Stephen P. Goodwin, the lawyer for the McCloy family, verified that the letter came from McCloy and that it had been dictated, but would not say who wrote it down for him. "All I will say is that the letter accurately reflects all of his thoughts and sentiments," Goodwin said.

Phil Smith, a spokesman for the United Mine Workers Union of America, said: "The letter raises some key concerns yet again, as we have done in the past, about these oxygen generation packs."

Smith said it was "absolutely imperative" that federal mine regulators "begin an immediate and nationwide inspection of these units."

In a statement, the mine owner, International Coal Group Inc., declined to comment on the validity of McCloy's recollection. But the company said the miners' air packs, also known as self-contained self-rescue devices, or SCSRs, had been tested by federal investigators.

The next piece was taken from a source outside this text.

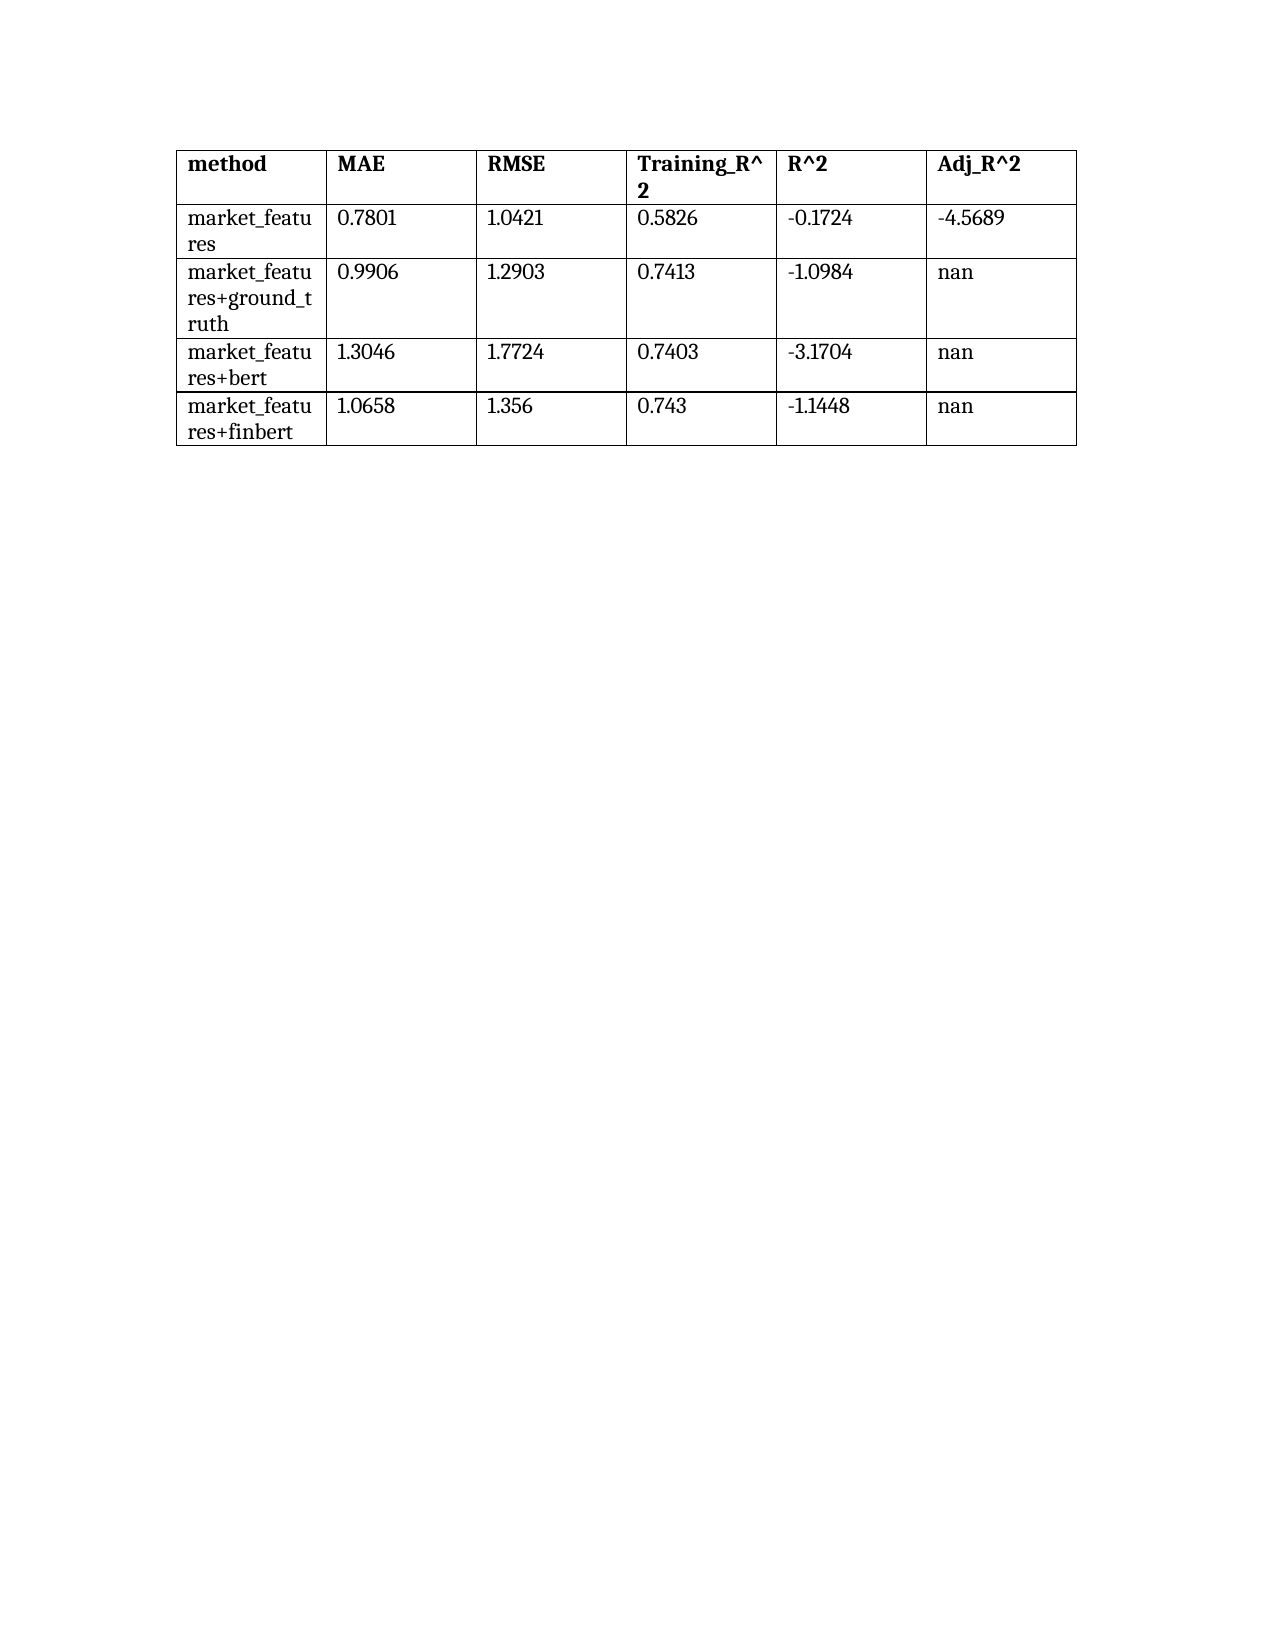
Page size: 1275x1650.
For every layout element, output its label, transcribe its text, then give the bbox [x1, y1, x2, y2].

"ICG was informed that the SCSRs found at the barricade were deployed and showed evidence of use," the statement said. "The federal investigators did not note any defective SCSRs and all appeared to be in working order."

The statement did not indicate whether workers at the mine, which resumed work March 15, were depending on the same equipment.

Dennis B. O'Dell, administrator of occupational health and safety for the mine workers union, said that a typical oxygen pack had a shelf life of about 10 years. Under federal regulations, miners are supposed to visually inspect oxygen packs to see whether the color-coded indicator shows that they are functioning properly.

The statement from the coal company said that all of the oxygen packs had been inspected dai- ly by miners and every 90 days by a mining official.

Dirk Fillpot, a U.S. Mine Safety and Health Administration spokesman, said his agency examined all the air packs recovered from the mine after the explosion. Initial tests concluded that the packs were functioning properly, Fillpot said.

He said his agency was "looking at whether the miners received adequate training in the use of their SCSRs."

Currently, each miner is required to carry a unit that would last one hour. "I think this incident will make us consider adding more specific language that requires more frequent and more intensive inspections of these oxygen packs," O'Dell said.